Pour moi, on a juste voulu réclamer le droit d’avoir une santé correcte. On s’est fait tout de suite charger pour nous mettre sous silence, tout simplement. Ces lycéens sont solidaires de beaucoup de leurs professeurs également mobilisés aujourd’hui dans une grève dite “sanitaire”.

C’est pas possible parce qu’on est quand même 30 par classe, personnellement j’ai absolument rien contre l’administration, loin de là. Moi, je me dis qu'eux aussi ils ont besoin de soutien. Même les professeurs aussi, ils prennent des risques.

Les professeurs nous soutiennent. Aujourd’hui il y a eu un appel national aussi. On ne sait plus quoi faire en fait.

Là, on nous a clairement menacés. On nous a dit : “Vous avancez, on charge.” En tant que lycéens, en tant que mineurs, les seules manières de se faire entendre, comme je vous le disais c’est les blocus.

Les manifs, on est cachés par la foule et les blocus lorsqu’on est devant un lycée, ça bouge. Les gens, ils voient. Des fois, ça part dans des choses comme des feux.

Mais au moins ça sert. Il y a au moins des choses après. Au moins pour nous, on se dit au moins on a essayé de faire quelque chose.

Même si ça ne marche pas, au moins on a essayé. Et on continuera jusqu’à ce que ça marche, ça c’est sûr. Ils sont là de manière pacifique pour faire entendre un message : On veut un vrai protocole sanitaire que nous sommes en train de mettre en place avec le lycée.

Nous nous avons cette chance là avec notre lycée, de pouvoir dialoguer, de le mettre en place. Mais ils veulent des moyens, ils veulent être entendus, protégés au niveau sanitaire. Réussir et qu’on leur donne toutes les chances de réussir à tous.

Parce qu’il n’y a pas de raison qu’il n’y ait que ceux qui aient les moyens.
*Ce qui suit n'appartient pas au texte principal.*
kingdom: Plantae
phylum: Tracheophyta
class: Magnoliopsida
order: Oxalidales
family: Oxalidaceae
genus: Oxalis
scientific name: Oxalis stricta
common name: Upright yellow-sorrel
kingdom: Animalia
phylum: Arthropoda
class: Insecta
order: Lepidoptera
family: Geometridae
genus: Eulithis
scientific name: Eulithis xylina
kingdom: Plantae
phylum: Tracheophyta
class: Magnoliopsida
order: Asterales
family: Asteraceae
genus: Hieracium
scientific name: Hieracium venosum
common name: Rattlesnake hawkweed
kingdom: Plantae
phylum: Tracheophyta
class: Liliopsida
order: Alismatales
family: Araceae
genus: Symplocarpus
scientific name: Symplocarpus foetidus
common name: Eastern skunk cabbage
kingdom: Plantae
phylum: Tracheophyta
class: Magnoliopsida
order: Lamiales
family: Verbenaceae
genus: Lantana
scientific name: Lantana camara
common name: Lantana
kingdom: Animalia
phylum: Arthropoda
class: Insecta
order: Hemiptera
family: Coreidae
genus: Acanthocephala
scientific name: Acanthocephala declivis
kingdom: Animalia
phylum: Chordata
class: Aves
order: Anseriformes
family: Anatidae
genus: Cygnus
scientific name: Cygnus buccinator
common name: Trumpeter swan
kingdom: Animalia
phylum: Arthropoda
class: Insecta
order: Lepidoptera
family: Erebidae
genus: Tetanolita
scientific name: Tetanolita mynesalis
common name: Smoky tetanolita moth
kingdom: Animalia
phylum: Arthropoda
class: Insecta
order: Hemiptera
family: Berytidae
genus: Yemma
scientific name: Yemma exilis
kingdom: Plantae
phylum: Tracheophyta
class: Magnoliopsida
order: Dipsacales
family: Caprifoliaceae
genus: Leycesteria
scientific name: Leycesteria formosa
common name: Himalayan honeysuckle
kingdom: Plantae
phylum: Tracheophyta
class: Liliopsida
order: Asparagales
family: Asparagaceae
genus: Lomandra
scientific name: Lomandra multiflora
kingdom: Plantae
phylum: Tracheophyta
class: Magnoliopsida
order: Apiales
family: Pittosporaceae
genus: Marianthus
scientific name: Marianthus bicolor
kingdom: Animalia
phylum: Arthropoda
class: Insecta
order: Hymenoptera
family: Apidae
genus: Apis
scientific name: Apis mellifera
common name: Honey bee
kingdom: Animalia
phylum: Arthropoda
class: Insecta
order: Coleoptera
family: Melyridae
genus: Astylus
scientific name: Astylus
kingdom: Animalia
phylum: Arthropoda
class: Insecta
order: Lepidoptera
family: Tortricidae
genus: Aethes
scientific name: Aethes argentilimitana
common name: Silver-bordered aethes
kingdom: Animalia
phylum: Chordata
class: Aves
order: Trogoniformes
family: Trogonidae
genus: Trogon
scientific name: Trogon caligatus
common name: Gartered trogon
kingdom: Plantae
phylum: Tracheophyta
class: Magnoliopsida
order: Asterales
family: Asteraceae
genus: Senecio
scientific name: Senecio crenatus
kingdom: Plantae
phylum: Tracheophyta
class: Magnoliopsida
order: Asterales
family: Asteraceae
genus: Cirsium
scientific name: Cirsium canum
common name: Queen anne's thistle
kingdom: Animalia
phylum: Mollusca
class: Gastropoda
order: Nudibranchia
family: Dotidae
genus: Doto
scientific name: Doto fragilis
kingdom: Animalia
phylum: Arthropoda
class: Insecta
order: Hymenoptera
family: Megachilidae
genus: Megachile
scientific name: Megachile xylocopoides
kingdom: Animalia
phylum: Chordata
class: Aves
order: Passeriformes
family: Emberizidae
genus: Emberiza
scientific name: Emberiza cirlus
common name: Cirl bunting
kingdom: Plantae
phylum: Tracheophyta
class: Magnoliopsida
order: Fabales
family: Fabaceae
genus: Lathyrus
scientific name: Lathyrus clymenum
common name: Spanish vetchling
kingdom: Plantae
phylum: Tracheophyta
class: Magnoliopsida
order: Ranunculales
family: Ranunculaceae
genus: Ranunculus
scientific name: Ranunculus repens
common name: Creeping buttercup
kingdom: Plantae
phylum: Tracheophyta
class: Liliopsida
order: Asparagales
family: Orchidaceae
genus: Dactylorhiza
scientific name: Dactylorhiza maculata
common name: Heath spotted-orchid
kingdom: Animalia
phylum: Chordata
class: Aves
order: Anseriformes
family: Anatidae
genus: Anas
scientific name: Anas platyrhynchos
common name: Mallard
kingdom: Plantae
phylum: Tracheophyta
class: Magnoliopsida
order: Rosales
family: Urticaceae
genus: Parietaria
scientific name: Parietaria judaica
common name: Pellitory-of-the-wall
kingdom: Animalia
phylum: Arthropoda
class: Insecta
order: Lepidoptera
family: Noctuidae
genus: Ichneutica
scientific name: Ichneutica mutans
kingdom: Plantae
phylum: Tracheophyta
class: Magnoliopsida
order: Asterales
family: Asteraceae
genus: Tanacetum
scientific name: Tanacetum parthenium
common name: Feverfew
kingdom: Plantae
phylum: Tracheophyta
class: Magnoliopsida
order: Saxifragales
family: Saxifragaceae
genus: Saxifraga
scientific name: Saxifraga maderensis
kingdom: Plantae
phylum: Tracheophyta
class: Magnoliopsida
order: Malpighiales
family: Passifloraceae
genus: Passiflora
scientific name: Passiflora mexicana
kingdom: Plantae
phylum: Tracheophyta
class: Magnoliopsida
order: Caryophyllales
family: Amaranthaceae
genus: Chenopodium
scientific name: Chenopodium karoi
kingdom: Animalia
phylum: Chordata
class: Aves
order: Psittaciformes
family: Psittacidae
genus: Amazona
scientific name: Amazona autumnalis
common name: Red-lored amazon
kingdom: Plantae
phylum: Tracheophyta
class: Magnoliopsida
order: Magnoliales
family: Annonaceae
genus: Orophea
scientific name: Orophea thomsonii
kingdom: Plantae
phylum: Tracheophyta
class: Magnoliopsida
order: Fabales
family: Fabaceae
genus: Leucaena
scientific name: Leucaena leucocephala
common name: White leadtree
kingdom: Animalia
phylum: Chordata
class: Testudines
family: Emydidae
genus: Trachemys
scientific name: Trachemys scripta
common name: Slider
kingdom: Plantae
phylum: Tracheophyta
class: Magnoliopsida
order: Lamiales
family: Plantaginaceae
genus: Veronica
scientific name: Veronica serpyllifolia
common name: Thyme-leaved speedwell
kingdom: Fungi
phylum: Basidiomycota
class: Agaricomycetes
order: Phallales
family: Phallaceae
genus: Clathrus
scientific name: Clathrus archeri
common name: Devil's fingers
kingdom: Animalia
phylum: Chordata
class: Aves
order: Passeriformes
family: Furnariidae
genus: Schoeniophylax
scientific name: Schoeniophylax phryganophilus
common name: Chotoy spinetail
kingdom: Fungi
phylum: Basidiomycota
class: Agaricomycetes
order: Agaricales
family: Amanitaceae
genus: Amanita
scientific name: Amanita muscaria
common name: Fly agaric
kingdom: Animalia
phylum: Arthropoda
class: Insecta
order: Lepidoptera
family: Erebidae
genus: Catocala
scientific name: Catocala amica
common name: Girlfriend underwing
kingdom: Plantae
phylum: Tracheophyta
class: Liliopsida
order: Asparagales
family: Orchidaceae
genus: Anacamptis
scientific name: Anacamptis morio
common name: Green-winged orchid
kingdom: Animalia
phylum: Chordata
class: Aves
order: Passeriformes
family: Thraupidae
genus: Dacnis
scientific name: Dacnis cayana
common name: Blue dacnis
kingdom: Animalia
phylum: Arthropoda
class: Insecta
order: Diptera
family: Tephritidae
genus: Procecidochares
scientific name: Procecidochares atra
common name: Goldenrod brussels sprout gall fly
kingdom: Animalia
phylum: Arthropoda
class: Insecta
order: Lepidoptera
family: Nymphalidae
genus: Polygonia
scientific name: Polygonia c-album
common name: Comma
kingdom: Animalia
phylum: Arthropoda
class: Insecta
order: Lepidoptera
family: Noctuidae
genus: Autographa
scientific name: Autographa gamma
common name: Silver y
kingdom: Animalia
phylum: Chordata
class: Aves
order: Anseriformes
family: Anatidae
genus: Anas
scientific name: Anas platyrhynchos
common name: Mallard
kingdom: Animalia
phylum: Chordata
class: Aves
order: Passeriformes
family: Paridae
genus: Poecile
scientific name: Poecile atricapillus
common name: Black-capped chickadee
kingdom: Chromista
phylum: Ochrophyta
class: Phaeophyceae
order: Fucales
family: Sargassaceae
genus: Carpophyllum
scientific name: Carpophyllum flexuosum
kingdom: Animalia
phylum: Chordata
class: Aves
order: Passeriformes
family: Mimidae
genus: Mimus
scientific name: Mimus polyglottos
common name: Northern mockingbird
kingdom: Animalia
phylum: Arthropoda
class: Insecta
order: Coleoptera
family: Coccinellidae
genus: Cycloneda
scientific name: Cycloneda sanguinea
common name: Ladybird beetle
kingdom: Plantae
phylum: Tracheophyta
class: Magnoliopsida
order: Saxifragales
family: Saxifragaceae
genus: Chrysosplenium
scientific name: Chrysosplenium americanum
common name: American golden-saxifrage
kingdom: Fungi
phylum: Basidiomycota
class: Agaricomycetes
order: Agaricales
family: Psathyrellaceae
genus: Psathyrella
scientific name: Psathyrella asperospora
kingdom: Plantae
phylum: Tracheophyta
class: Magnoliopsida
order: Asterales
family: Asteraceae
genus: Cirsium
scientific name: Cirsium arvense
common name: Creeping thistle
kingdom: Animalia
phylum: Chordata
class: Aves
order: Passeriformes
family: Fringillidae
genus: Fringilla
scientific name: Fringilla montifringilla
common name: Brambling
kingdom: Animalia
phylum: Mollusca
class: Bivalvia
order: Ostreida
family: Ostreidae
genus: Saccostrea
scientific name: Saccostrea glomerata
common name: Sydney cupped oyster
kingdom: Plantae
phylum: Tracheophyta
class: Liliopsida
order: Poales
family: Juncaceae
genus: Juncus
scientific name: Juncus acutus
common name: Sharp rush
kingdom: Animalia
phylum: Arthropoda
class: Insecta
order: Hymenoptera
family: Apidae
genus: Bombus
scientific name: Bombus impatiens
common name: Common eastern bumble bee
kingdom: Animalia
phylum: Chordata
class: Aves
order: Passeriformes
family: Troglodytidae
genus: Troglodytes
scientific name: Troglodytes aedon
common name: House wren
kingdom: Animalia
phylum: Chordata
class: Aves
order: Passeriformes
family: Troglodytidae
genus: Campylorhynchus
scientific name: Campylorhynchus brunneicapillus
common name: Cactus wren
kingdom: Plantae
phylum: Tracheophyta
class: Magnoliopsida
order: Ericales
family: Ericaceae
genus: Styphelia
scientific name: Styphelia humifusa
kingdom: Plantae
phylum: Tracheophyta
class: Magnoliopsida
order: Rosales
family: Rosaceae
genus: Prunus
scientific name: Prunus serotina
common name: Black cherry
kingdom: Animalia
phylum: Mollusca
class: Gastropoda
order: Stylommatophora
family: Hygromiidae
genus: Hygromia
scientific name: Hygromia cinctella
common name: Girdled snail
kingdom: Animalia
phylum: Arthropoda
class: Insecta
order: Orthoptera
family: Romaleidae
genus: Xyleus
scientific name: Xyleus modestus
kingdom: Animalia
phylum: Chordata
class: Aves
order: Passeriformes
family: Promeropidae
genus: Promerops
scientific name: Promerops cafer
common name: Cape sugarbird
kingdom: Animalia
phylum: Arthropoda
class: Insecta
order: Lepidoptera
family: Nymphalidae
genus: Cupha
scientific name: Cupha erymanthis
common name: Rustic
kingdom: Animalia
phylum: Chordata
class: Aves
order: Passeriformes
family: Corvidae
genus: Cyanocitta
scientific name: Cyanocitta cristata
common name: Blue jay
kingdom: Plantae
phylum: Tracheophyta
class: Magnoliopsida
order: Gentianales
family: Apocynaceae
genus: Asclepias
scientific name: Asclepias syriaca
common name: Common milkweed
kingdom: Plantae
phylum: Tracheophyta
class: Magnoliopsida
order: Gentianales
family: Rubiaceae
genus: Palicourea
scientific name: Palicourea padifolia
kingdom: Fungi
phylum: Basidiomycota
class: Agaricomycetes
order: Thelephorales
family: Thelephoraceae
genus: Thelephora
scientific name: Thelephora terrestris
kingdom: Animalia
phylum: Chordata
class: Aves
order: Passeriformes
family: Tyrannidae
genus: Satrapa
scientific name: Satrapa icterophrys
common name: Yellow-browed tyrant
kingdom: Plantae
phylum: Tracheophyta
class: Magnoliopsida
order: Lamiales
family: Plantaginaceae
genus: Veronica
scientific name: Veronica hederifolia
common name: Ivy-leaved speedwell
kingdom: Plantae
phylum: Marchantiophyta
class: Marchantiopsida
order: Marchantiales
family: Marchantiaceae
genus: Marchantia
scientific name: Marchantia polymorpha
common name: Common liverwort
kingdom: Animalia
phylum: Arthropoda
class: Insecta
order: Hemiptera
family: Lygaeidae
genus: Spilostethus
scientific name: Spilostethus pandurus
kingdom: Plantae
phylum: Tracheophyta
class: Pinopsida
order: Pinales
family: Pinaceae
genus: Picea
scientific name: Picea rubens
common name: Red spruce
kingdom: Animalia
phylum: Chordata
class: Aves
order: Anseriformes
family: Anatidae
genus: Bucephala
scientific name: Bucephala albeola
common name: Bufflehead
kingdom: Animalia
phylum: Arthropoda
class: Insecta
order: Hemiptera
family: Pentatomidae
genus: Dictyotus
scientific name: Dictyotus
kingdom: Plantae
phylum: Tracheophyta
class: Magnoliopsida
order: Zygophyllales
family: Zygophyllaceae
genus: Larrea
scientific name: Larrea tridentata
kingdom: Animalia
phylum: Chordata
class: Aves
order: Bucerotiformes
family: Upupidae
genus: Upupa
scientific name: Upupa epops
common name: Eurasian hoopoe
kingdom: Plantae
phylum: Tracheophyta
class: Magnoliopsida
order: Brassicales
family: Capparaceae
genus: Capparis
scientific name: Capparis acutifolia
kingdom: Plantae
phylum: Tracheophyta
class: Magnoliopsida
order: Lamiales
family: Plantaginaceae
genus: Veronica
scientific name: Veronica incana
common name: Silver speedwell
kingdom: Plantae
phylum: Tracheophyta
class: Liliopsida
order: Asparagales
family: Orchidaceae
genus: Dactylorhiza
C’est tous égaux. Lorsque la police resserre sa nasse, la majorité des lycéens évacue la rue.

Ceux qui restent sont autorisés à regagner leurs cours après contrôle. Ce qui donne lieu à des scènes insolites où la police nationale s’improvise vie scolaire. Les élèves de Colbert tentent par la suite de rejoindre le lycée Bergson, haut lieu de la contestation étudiante.

Mais peine perdue, la police a encore une fois été plus rapide. La convergence des établissements n’aura pas lieu aujourd'hui.